Last updated on May 26th, 2025
Numbers can be categorized into different types. A fraction is one of its kinds. It is always represented in the form of p/q, where p is the numerator and q is the denominator. Fractions represent a whole and a fractional part. Decimals represent the fractional part of numbers. For example, in 1/2, numbers in decimal are expressed with a decimal point (.), like 0.5. We are going to learn how to convert a decimal to a fraction using the example of 7.66666666667.

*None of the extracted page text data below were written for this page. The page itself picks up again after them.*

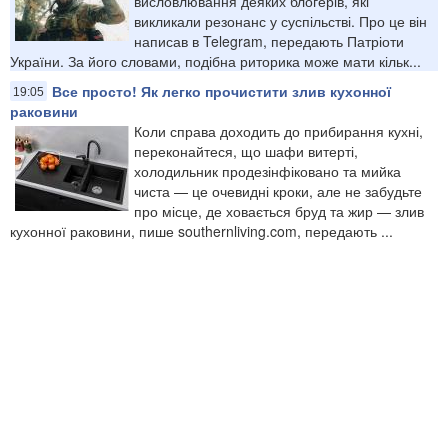
висловлювання деяких блогерів, які
викликали резонанс у суспільстві. Про це він
написав в Telegram, передають Патріоти
України. За його словами, подібна риторика може мати кільк...
Все просто! Як легко прочистити злив кухонної
19:05
раковини
Коли справа доходить до прибирання кухні,
переконайтеся, що шафи витерті,
холодильник продезінфіковано та мийка
чиста — це очевидні кроки, але не забудьте
про місце, де ховається бруд та жир — злив
кухонної раковини, пише southernliving.com, передають ...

The answer for 7.66666666667 as a fraction will be 23/3.
Converting a repeating decimal to a fraction involves a few steps. You can follow the steps mentioned below to find the answer.
Step 1: Let x = 7.66666666667. Notice that the decimal part 0.666666... repeats.
Step 2: Multiply x by 10 to shift the decimal point: 10x = 76.6666666667.
Step 3: Subtract the original x from this equation to remove the repeating part: 10x - x = 76.6666666667 - 7.66666666667, resulting in 9x = 69.
Step 4: Solve for x by dividing both sides by 9: x = 69/9.
Step 5: Simplify the fraction by finding the GCD (Greatest Common Divisor) of 69 and 9, which is 3. 69/9 = 23/3
Thus, 7.66666666667 can be written as a fraction 23/3.